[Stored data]
· · · · · · ·

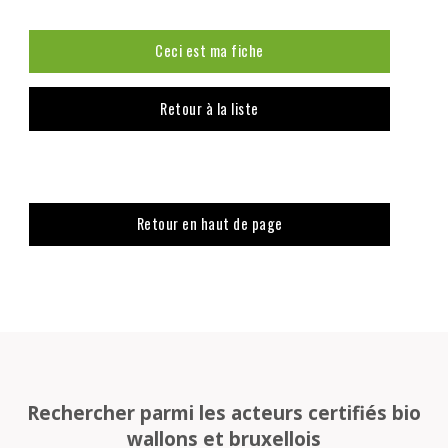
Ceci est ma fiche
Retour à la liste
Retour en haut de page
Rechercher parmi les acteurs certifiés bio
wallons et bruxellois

· · · · · · ·

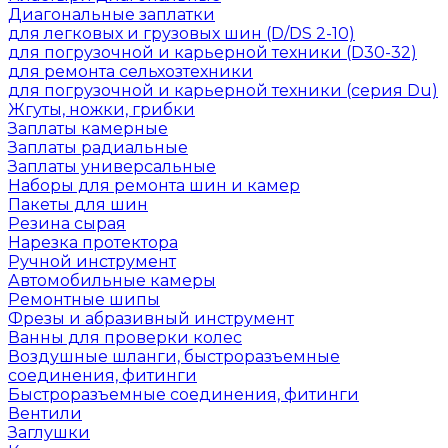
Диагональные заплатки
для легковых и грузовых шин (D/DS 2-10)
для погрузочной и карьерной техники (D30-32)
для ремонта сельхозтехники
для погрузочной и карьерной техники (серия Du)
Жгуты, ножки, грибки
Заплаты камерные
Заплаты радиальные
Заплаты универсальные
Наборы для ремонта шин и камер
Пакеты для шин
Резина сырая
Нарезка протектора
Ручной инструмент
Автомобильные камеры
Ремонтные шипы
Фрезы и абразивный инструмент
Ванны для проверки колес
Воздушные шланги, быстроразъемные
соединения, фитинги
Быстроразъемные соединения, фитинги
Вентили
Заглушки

· · · · · · ·

TASK INSTRUCTIONS: Show every line in the records above that contains the word "погрузочной".

ANSWER:
для погрузочной и карьерной техники (D30-32)
для погрузочной и карьерной техники (серия Du)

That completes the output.